----- PROVIDED RECORDS -----

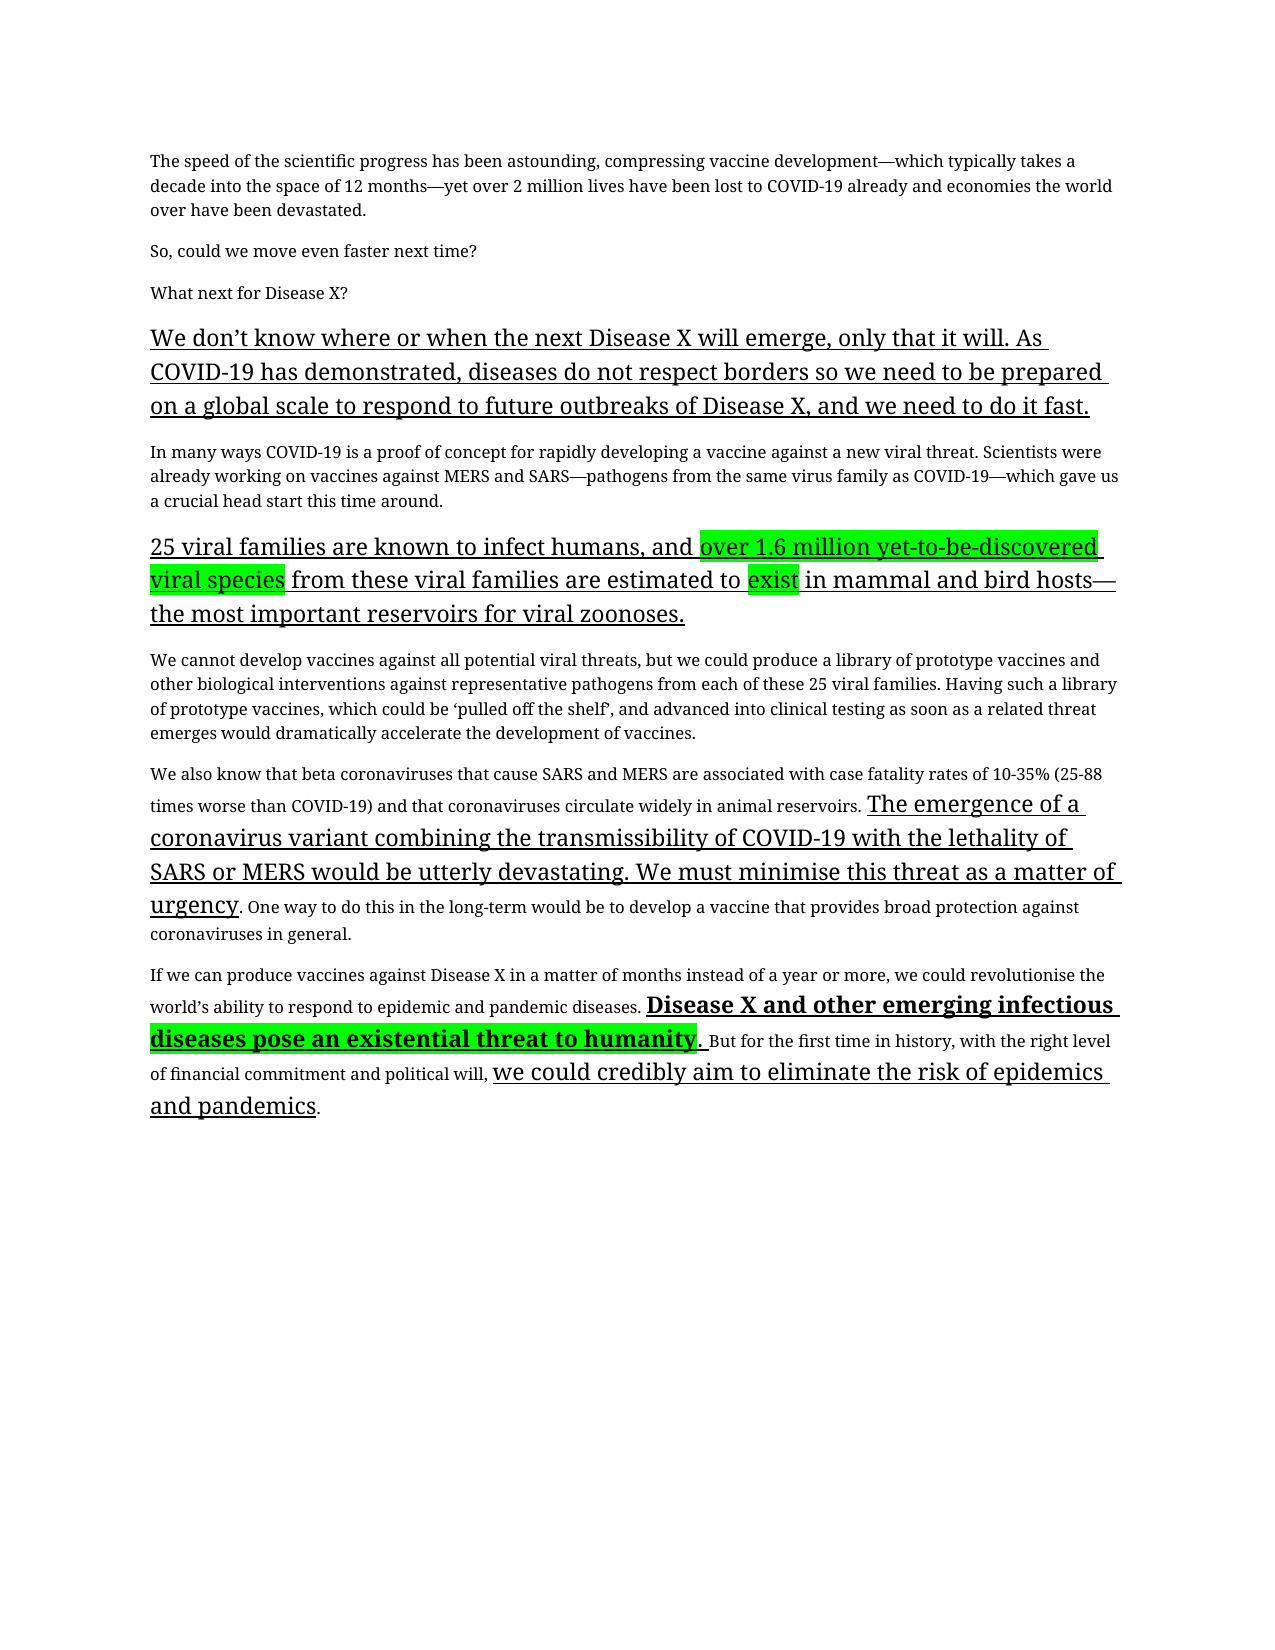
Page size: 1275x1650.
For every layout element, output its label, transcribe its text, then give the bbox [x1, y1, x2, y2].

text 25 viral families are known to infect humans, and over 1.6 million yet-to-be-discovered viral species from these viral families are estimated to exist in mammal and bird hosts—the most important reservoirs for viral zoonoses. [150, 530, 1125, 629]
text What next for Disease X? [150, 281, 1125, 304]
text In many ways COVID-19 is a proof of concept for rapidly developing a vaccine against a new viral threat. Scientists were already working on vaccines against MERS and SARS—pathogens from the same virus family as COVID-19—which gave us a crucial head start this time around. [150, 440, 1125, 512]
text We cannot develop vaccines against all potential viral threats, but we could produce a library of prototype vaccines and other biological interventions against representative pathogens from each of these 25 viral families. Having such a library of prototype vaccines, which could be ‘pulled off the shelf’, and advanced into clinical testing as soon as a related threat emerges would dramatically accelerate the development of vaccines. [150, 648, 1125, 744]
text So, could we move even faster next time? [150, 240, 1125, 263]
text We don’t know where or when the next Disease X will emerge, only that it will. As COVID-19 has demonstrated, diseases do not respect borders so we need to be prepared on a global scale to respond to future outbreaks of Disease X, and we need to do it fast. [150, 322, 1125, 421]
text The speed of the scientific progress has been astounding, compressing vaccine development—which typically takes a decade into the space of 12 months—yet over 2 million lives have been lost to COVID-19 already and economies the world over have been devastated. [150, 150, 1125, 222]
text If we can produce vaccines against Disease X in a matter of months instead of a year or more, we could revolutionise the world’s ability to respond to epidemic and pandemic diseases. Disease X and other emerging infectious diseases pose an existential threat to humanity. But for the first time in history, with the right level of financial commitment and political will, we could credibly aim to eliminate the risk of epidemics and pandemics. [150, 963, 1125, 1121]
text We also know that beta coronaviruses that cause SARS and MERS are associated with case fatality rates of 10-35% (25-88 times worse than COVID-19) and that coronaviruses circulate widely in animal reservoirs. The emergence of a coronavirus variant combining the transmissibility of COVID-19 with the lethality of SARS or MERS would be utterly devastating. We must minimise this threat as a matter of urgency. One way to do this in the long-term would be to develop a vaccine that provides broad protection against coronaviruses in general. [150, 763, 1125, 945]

-----
----- PROVIDED RECORDS -----

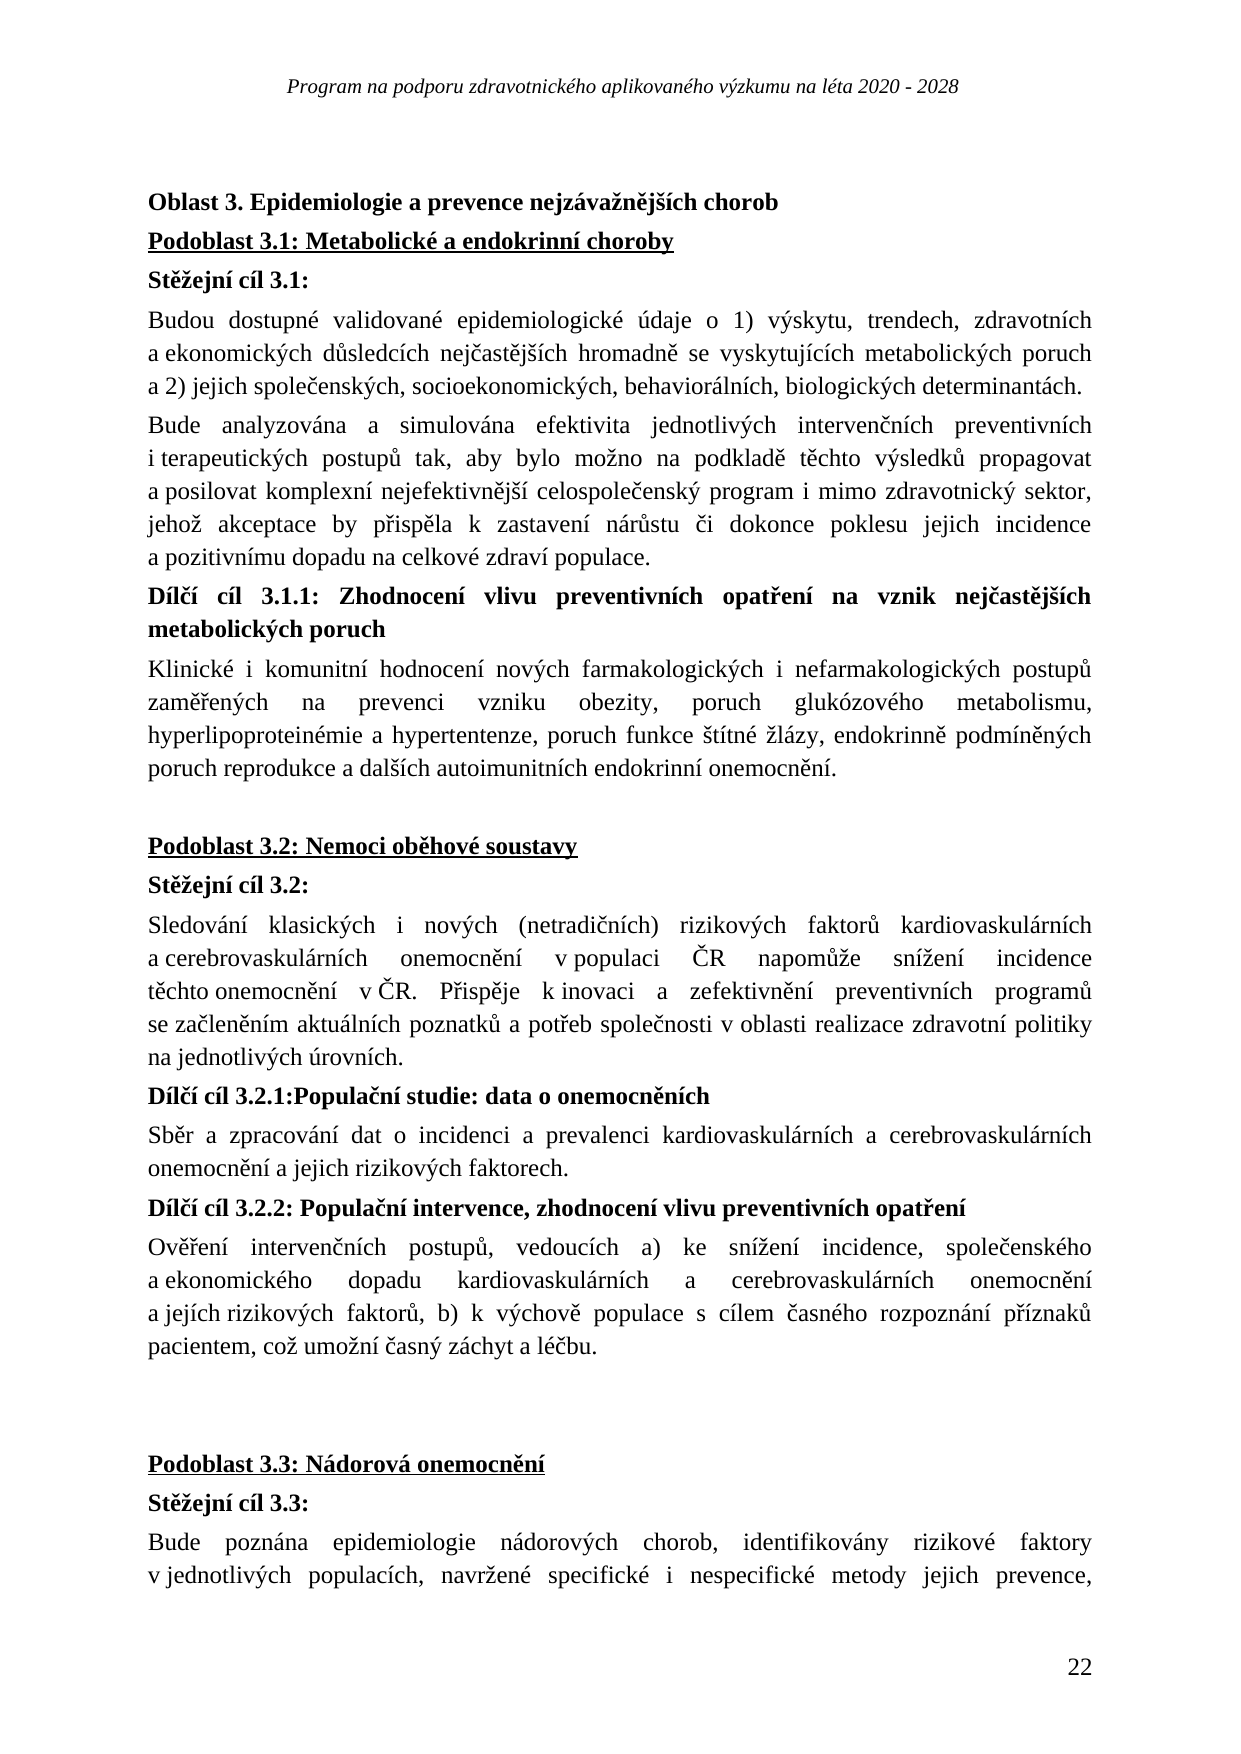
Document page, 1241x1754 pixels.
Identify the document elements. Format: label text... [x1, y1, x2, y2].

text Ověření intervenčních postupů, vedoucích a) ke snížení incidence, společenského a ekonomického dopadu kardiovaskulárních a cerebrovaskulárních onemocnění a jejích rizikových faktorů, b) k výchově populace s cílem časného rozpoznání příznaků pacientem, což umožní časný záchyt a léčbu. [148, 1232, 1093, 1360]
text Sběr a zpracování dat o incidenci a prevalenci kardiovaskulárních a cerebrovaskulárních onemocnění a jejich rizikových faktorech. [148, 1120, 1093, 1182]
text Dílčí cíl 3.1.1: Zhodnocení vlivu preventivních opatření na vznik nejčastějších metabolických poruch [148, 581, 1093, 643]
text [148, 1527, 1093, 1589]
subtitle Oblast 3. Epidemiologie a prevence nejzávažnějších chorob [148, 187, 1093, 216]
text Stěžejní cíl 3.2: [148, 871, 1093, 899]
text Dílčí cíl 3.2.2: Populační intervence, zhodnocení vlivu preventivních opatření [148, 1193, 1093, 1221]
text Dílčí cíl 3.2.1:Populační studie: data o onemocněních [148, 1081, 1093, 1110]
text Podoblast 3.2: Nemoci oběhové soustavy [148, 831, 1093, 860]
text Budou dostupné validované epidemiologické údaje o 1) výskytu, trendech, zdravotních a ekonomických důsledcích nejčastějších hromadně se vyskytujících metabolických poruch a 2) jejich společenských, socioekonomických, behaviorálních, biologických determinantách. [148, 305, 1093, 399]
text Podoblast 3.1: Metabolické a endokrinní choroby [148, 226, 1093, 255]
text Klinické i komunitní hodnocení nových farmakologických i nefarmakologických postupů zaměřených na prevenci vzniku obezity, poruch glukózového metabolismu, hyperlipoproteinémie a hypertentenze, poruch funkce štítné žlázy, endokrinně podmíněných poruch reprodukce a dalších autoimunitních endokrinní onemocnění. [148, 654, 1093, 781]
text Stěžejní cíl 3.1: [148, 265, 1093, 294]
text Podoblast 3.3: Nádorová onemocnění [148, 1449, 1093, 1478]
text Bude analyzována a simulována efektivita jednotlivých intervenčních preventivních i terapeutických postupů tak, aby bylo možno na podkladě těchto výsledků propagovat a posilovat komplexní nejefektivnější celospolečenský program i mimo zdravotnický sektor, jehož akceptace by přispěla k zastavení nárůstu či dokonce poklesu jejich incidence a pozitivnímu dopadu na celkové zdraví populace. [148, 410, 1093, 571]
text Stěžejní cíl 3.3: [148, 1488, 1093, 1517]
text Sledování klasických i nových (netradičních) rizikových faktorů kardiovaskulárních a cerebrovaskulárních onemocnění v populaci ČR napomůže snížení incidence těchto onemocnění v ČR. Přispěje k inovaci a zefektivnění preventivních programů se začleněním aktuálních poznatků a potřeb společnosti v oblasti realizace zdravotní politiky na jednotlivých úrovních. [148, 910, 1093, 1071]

-----
----- PROVIDED RECORDS -----

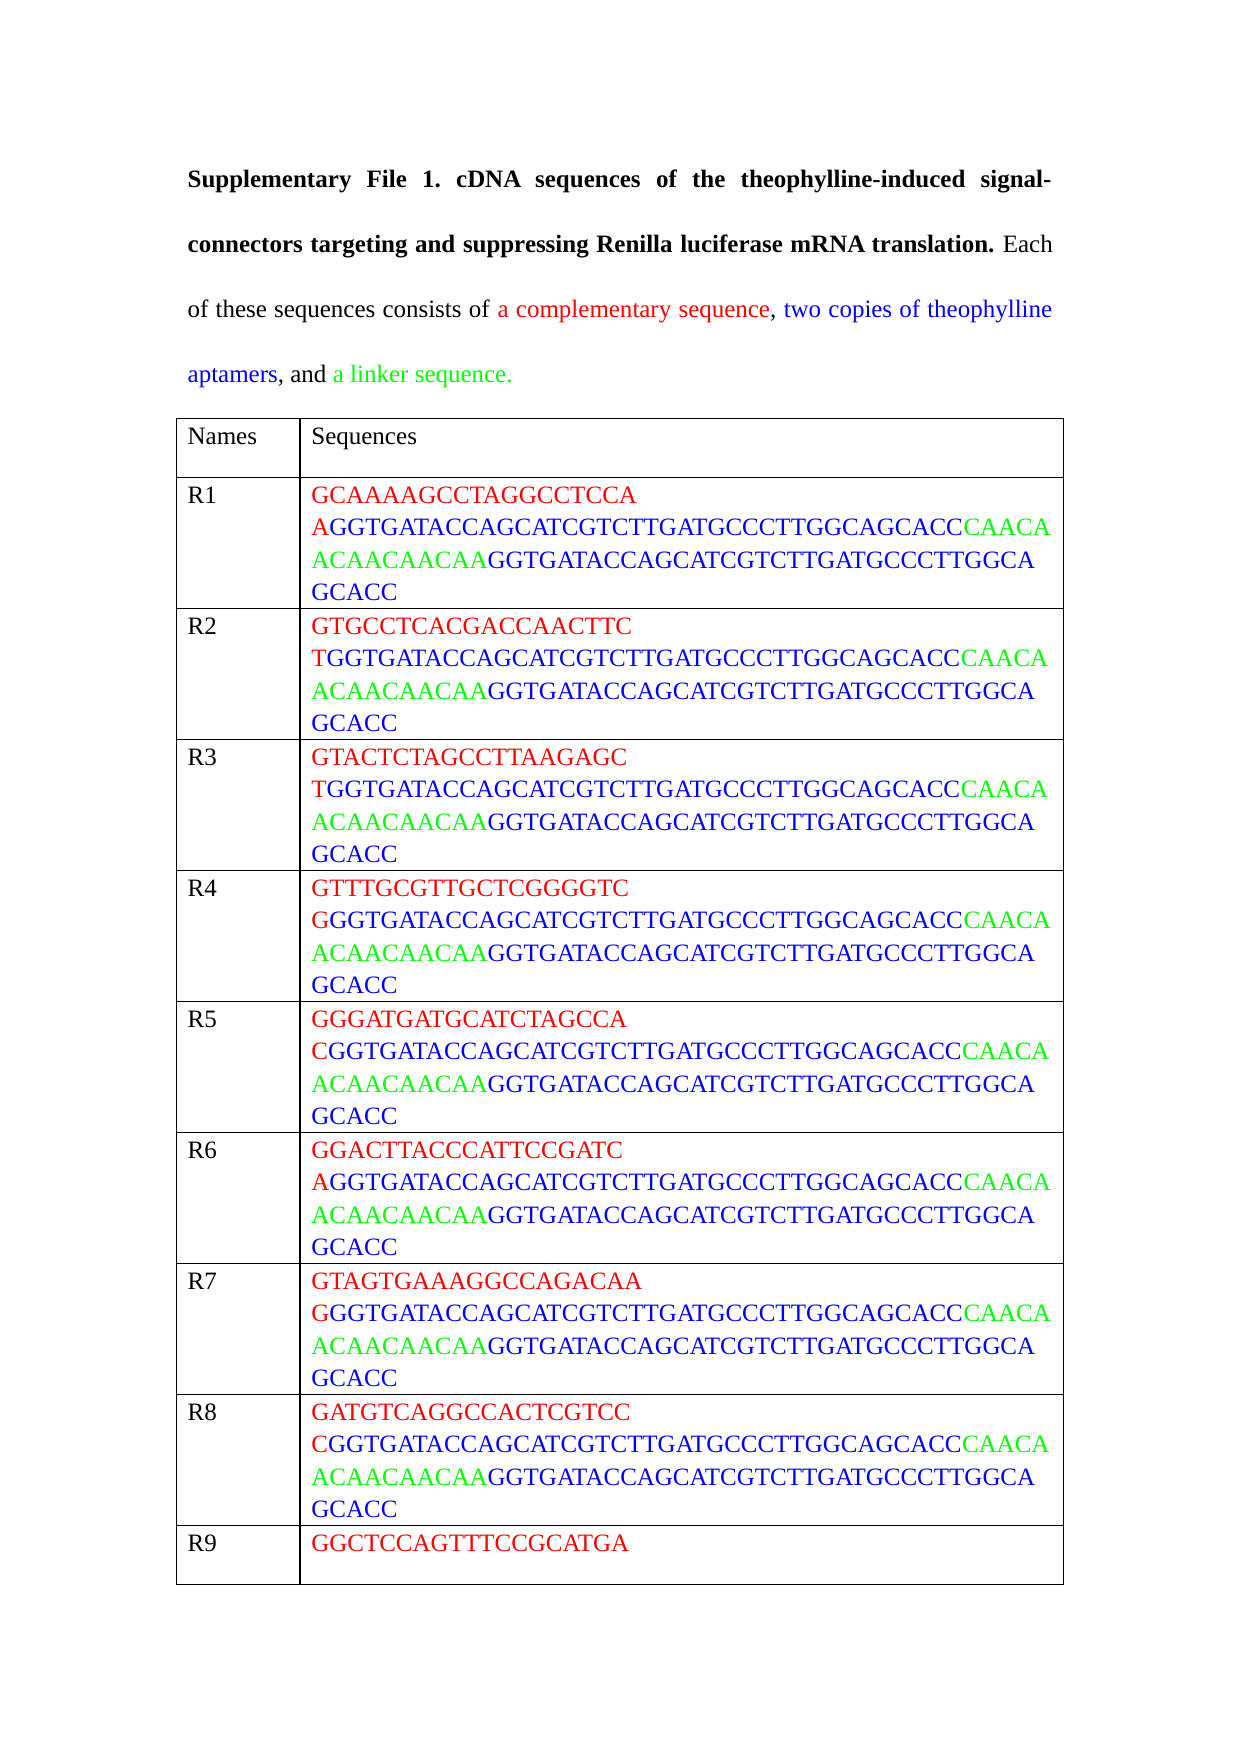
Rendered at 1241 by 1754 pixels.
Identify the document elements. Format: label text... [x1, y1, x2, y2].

-----

■ **TASK STATEMENT**: Throughout the material above, find each line with "pixels" and return it.

■ **SOLUTION**:
Document page, 1241x1754 pixels.
Rendered at 1241 by 1754 pixels.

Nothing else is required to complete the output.